Personal information
- Full name: Olivier Mariusz Sukiennicki
- Date of birth: 25 May 2003 (age 23)
- Place of birth: Częstochowa, Poland
- Height: 1.78 m (5 ft 10 in)
- Position: Midfielder

Team information
- Current team: Wisła Kraków

Youth career
- Ajaks Częstochowa
- Raków Częstochowa
- 2015–2016: West Bromwich Albion
- 2016–2017: Manchester City
- 2017–2019: Stoke City
- 2019–2020: Bradford City

Senior career*
- Years: Team / Apps / (Gls)
- 2020–2022: Bradford City / 0 / (0)
- 2022–2023: Raków Częstochowa II / 10 / (1)
- 2023: Raków Częstochowa / 0 / (0)
- 2023–2024: Stal Stalowa Wola / 27 / (1)
- 2024–: Wisła Kraków / 32 / (2)
- 2025–: Wisła Kraków II / 8 / (3)
- 2026: → Odra Opole (loan) / 12 / (0)

International career
- 2021: Poland U19 / 2 / (0)

= Olivier Sukiennicki =

Polish footballer

Olivier Mariusz Sukiennicki (born 25 May 2003) is a Polish professional footballer who plays as a midfielder for Ekstraklasa club Wisła Kraków.

==Club career==
Born in Częstochowa, Sukiennicki began his career in his native Poland with hometown clubs Ajaks Częstochowa and Raków Częstochowa. He moved to England with his family in 2015, playing youth football for West Bromwich Albion, Manchester City, Stoke City and Bradford City.

He made his senior debut for Bradford City on 10 November 2020, alongside fellow youth team player Charlie Wood, appearing as an 80th minute substitute in the EFL Trophy in a 3–1 home defeat against Oldham Athletic.

In February 2021, he was named in the League Football Education's 'The 11' list, which recognises both football and non-footballing activities of young players.

In August 2021, he signed a one-year professional contract with Bradford City. He was released by the club at the end of the season.

In September 2022, Sukiennicki returned to Częstochowa to join the reserves team of his previous club Raków. He was promoted to the first team squad on 26 January 2023.

On 17 July 2023, he signed for Stal Stalowa Wola.

On 18 June 2024, Sukiennicki moved to I liga club Wisła Kraków on a two-year contract.

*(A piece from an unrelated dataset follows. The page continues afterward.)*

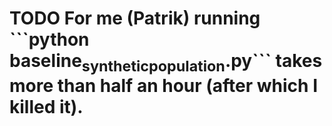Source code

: * TODO For me (Patrik) running ```python baseline_synthetic_population.py``` takes more than half an hour (after which I killed it).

On 5 January 2026, Sukiennicki extended his deal with Wisła until June 2027 and moved on loan to fellow second-tier side Odra Opole for the remainder of the season.

==International career==
In May 2021, he was called up to a training camp organised by the Poland under-19 national team. He played for the under-19s in September 2021.